Von Frank Westermann Auetal. „Und tatsächlich“, erzählt der Auetaler weiter, „eines Abends wartete ich mal etwas länger dort an dem besagten Baum, um doch mal zu gucken, ob da der Waldkauz sein Zuhause hat – und da guckte er plötzlich neugierig aus seinem Loch in die Kamera.“

 Das Tier war zu Anfang noch ziemlich zurückhaltend, aber nach und nach gewöhnte er sich wohl an Rehberg und duldete ihn, sodass der Borsteler ihn in aller Seelenruhe fotografieren konnte.
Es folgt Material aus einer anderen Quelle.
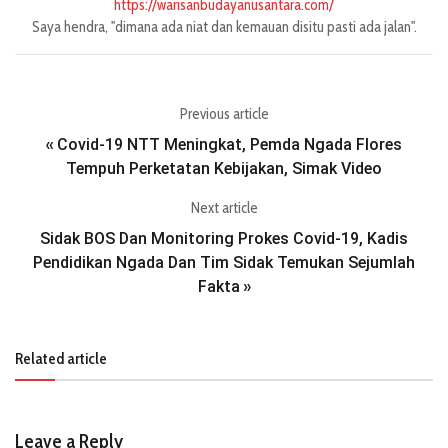
https://warisanbudayanusantara.com/
Saya hendra, "dimana ada niat dan kemauan disitu pasti ada jalan".
Previous article
Covid-19 NTT Meningkat, Pemda Ngada Flores
«
Tempuh Perketatan Kebijakan, Simak Video
Next article
Sidak BOS Dan Monitoring Prokes Covid-19, Kadis
Pendidikan Ngada Dan Tim Sidak Temukan Sejumlah
Fakta
»
Related article
Leave a Reply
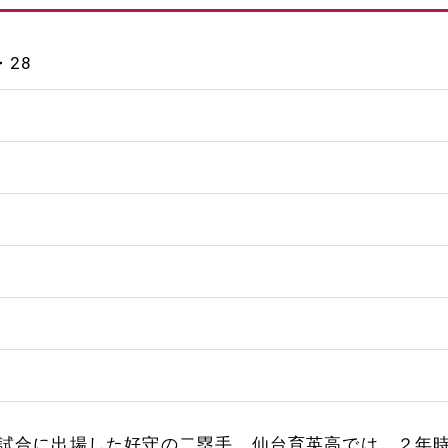
・28
試合に出場した好守の二塁手。仙台育英高では、２年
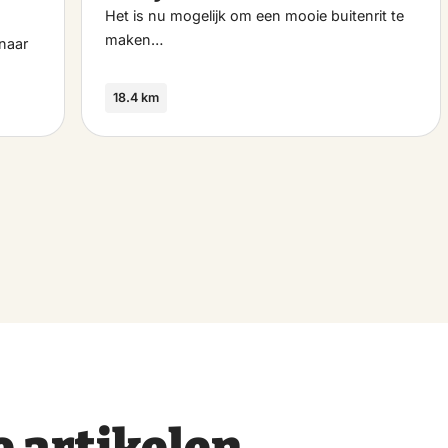
favoriet
favo
Het is nu mogelijk om een mooie buitenrit te
maken…
naar
18.4 km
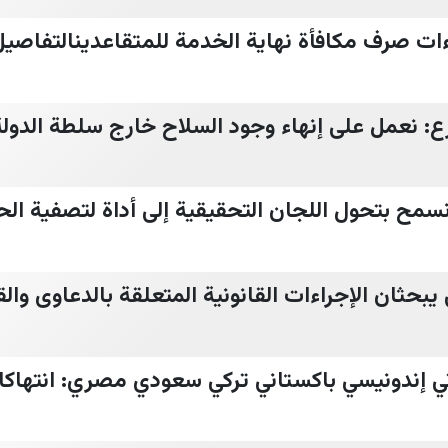
ءات صرف مكافأة نهاية الخدمة للمتقاعدينالتفاصيل 
ع: نعمل على إنهاء وجود السلاح خارج سلطة الدول
 نسمح بتحول اللجان التحقيقية إلى أداة لتصفية الح
بحثان الإجراءات القانونية المتعلقة بالدعاوى والقض
تي إندونيسي باكستاني تركي سعودي مصري: انتهاكا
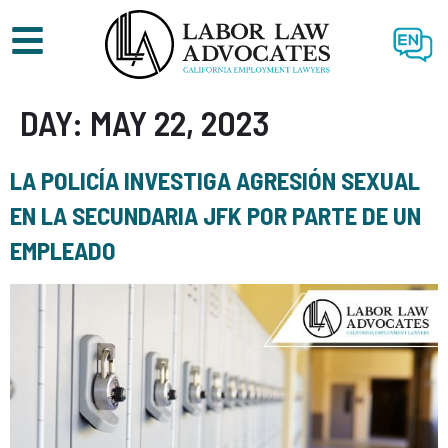
EN
DAY:
MAY 22, 2023
LA POLICÍA INVESTIGA AGRESIÓN SEXUAL
EN LA SECUNDARIA JFK POR PARTE DE UN
EMPLEADO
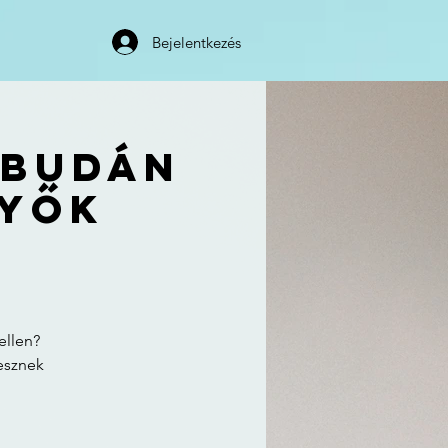
Bejelentkezés
 Budán
nyők
ellen?
lesznek
!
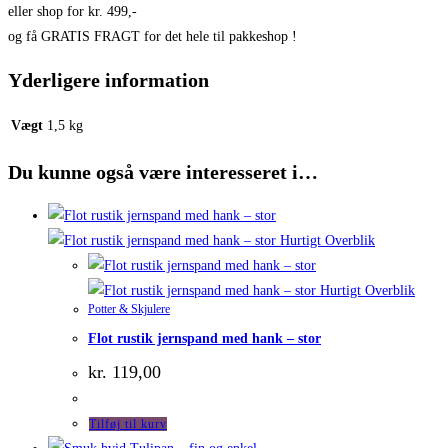
eller shop for kr. 499,-
og få GRATIS FRAGT for det hele til pakkeshop !
Yderligere information
Vægt
1,5 kg
Du kunne også være interesseret i…
Hurtigt Overblik
Hurtigt Overblik
Potter & Skjulere
Flot rustik jernspand med hank – stor
kr.
119,00
Tilføj til kurv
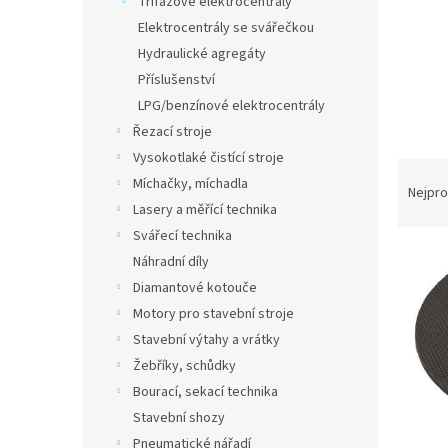
Třífázové elektrocentrály
a
Elektrocentrály se svářečkou
n
Hydraulické agregáty
e
Příslušenství
l
LPG/benzínové elektrocentrály
Řezací stroje
Vysokotlaké čistící stroje
Ř
Míchačky, míchadla
a
Nejpro
Lasery a měřící technika
z
e
V
Svářecí technika
n
ý
Náhradní díly
í
p
Diamantové kotouče
p
i
Motory pro stavební stroje
r
s
Stavební výtahy a vrátky
o
p
d
Žebříky, schůdky
r
u
o
Bourací, sekací technika
k
d
Stavební shozy
t
u
Pneumatické nářadí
 Aber, so schränkt Rehberg ein, das war nicht unbedingt ein Vorteil, jedenfalls aus Sicht der Fotografen: Der Waldkauz war entspannt und relaxt – und schlief nur noch, schließlich drohte weder von Mensch noch Kamera eine Gefahr.

 Grundsätzlich, sagt Rehberg, müsse es auch so sein: „Denn ich will die Tiere durch meine Fotografie ja nicht in unnötige Stresssituationen bringen.“ Aber Bilder vom Waldkauz mit offenen Augen sind naturgemäß deutlich ausdrucksstärker.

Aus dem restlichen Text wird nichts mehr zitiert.